Planet B3 des Systems Theta
Forschungsstation Südseite
Hinter der Flussbiegung
Edward
Das hier war die Grenze. Weiter als bis zu dieser Flussbiegung war er nie gekommen und Edward konnte sich nicht daran erinnern, dass es ein anderer Forscher getan hatte. Sicher, sie hatten Erkundungsflüge gestartet und er wusste ganz genau, dass auch hinter dieser Biegung nichts anderes war, als davor: Baum, Busch, Geäst und hier und da eine kleine Blüte. Dennoch ließ es ihn zögern. Vielleicht, weil er nicht damit gerechnet hatte, dass Sophie - Dell, merkte eine Stimme in seinem Kopf an, die er eilig wieder vertrieb - ihn am Ende seiner Tour durch die Station in eine Kammer schob. Vielleicht, weil er nicht damit gerechnet hatte. Nicht so spät am Tag. Die Sonne ging bereits unter, und auch das war eine Grenze, die er noch nie gewagt hatte, zu überschreiten: in der Dämmerung tauchen gehen.
“Wo hast du dieses Bild geschossen?” Er hätte es später fragen sollen! Aber seine Neugier…
“Edward? Kommst du?” Sophie tauchte vor ihm hinter einem Baumstamm auf. So dick, wie sie beide zusammen, aber mit so zarten Ästen, dass er nicht sicher wusste, wie das beides zusammen passen sollte.
Wie bei viel zu vielem auf diesem Planeten. Seine Ergebnisse sagten A, die Erkundungsflüge untermauerten die These, aber jeder Ausflug ins Feld war eine reine Enttäuschung gewesen. Es war frustrierend - überaus! - und vielleicht hatte er auch deshalb dieses Bild an der Wand einfach nur angestarrt.
Und ihr war es merkbar unangenehm gewesen. Das tat ihm selbst jetzt noch, Stunden später, leid.
Aber vielleicht konnte sie es verstehen. Larven hatten sie nie gesehen, obgleich sie Scans diverser Insekten in ihren Datenbanken hatten. Andererseits…
Edward stieß ein leises Seufzen aus. Abgesehen von diesen Aufzeichnungen hatte auch noch niemand ein echtes Insekt hier gesehen. Manchmal wünschte er sich deshalb, auf B1 oder B2 gelandet zu sein. Steppen und Wüstenplaneten und dort… da purzelten die neuen Ergebnisse nur so dahin, während sie sich hier zwischen Baum und Borke versteckten.
“Edward?” Etwas berührte seine Brust und er blinzelte. “Ist alles gut bei dir?”
“Natürlich.” Warum sollte es auch nicht? Es war nur so viel Neues!

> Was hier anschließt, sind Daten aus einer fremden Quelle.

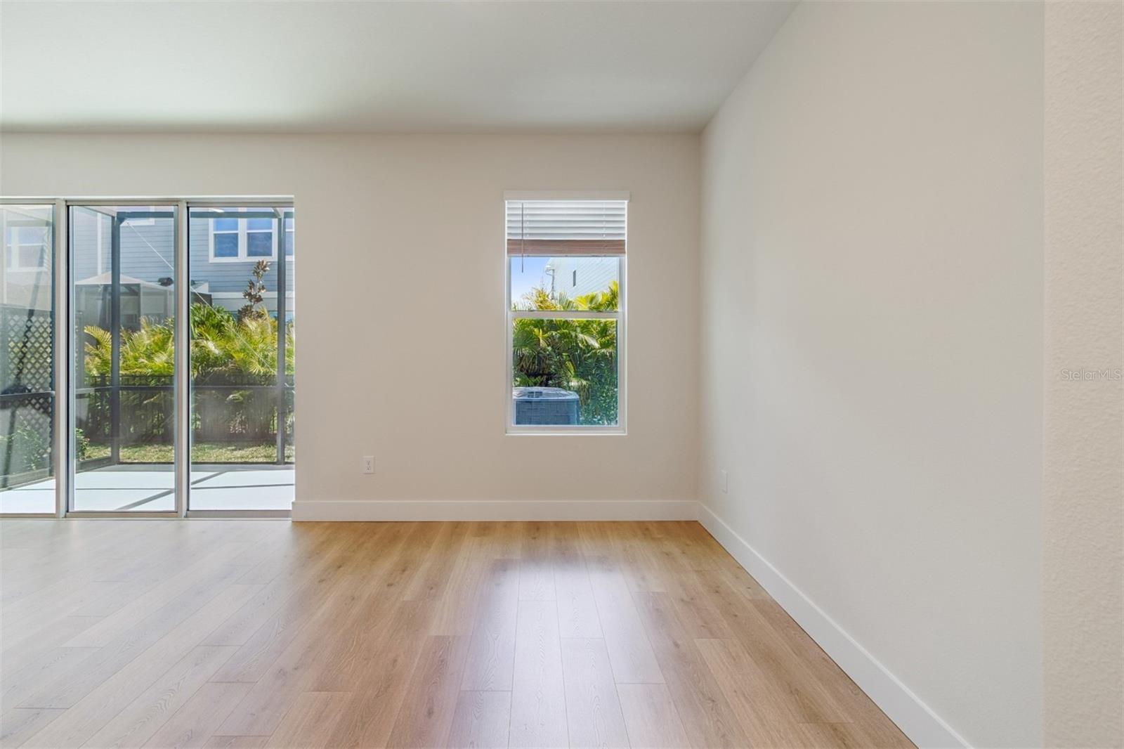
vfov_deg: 77.3
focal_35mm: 15
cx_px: 562
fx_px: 468
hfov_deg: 100.4
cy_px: 374
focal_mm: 10
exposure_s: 1/50
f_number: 7.1
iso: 100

Und er tief in Gedanken, das konnte schon einmal passieren.
Sophie - Dell, das würde sein Kopf wahrscheinlich ewig daraus machen - zuckte mit den Schultern. “Sicher? Du stehst da schon eine ganze Weile rum und wir müssen uns beeilen.”

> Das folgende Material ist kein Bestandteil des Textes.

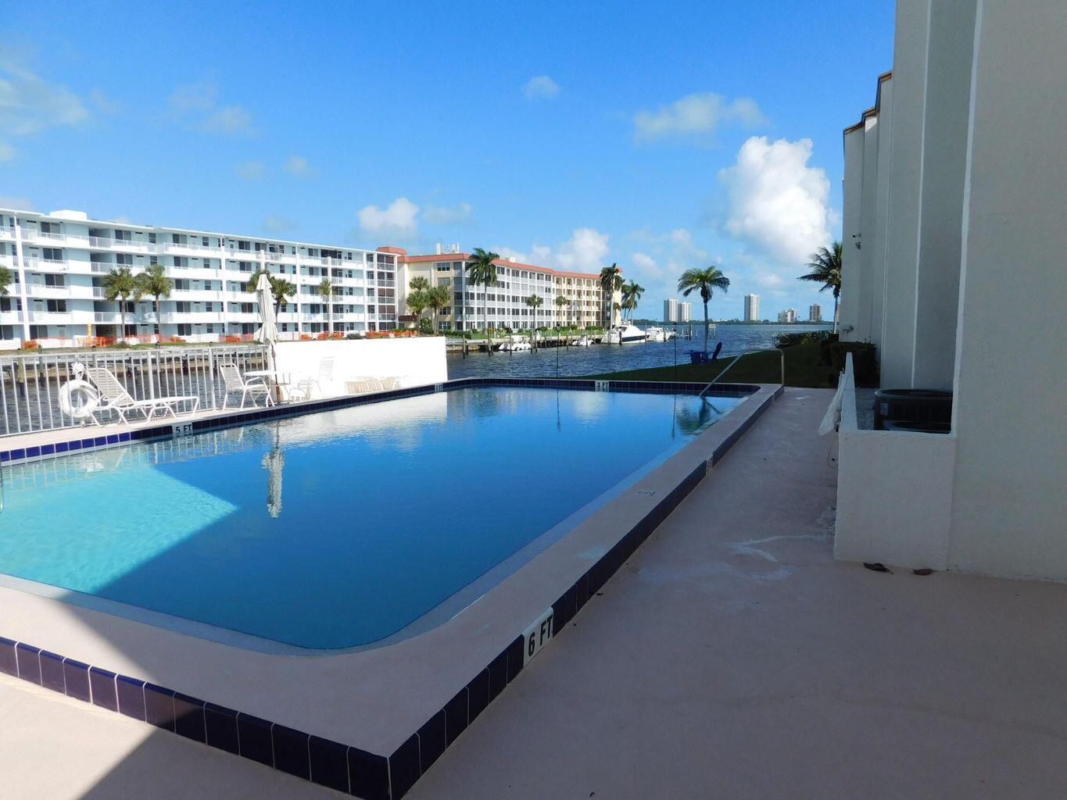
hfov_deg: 73.9
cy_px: 400
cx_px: 534
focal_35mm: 23
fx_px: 709
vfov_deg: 58.9
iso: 125
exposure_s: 1/640
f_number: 6
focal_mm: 4
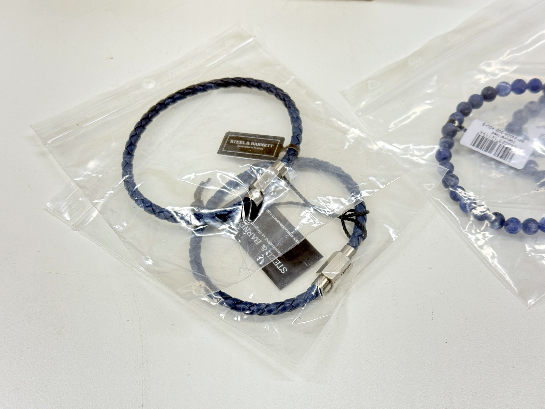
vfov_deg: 30.3
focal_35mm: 48
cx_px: 272
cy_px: 204
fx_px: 756
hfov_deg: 39.7
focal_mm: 6.76
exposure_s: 1/125
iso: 80
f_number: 1.78
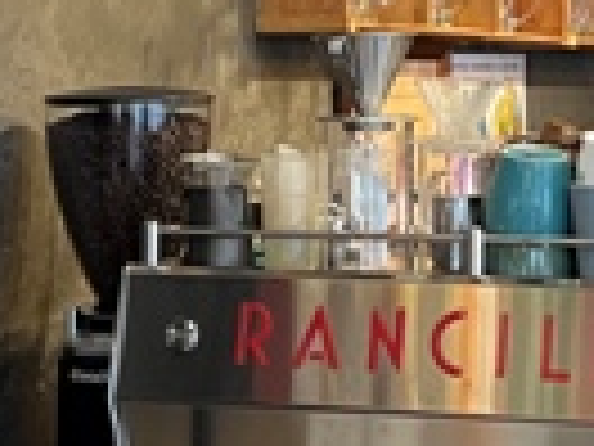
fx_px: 2711
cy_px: -158
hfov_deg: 12.5
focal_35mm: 158
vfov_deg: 9.2
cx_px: 333
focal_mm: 5.7
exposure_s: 1/60
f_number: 1.5
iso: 250
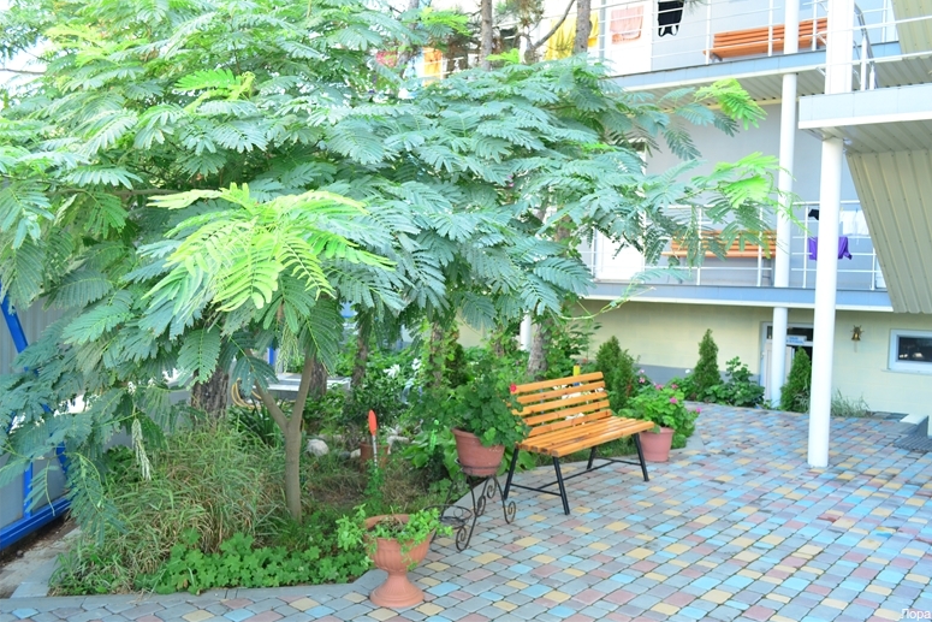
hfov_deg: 55.8
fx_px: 880
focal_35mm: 34
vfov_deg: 38.9
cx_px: 480
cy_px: 304
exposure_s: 1/60
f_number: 6.3
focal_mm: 22
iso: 400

“Beeilen?”, fragte er. “Warum?”
“Die Larven sind Dämmerungsaktiv.”
Und die war bald vorbei. Edward nickte und war irgendwie fasziniert, wie viel sie wusste über eine Welt, in der er forschte und sie nur Fotos schoss.
Und vielleicht fühlte er sich Unwohl deshalb. Waren sie es bisher falsch angegangen und hatten sich zu sehr auf die Vorgänge auf B1 und B2 verlassen? Ja, sagte etwas in ihm und Edward wusste, dass diese Stimme recht hatte. Es hatte gut bei der Pflanzenwelt funktioniert, bei Gesteinsarten. Aber bei Tieren waren sie kläglich gescheitert und wussten kaum mehr, als dass sie kaum etwas wussten. Sie waren naiv gewesen! Und das als Forscher!
Aber sie war jetzt da und so hart es auch war, sie zeigte ihnen ihre Fehler auf. Oder zumindest ihm.
“Dann sollten wir uns beeilen!” Sie lächelte und ihre Hand griff nach seiner.
Dann zog sie ihn mit sich, vorbei an Blüten, über Steine und unter Wurzeln hindurch. Immer weiter zu einem Ort jenseits der Grenze, die viel zu lange existiert hatte.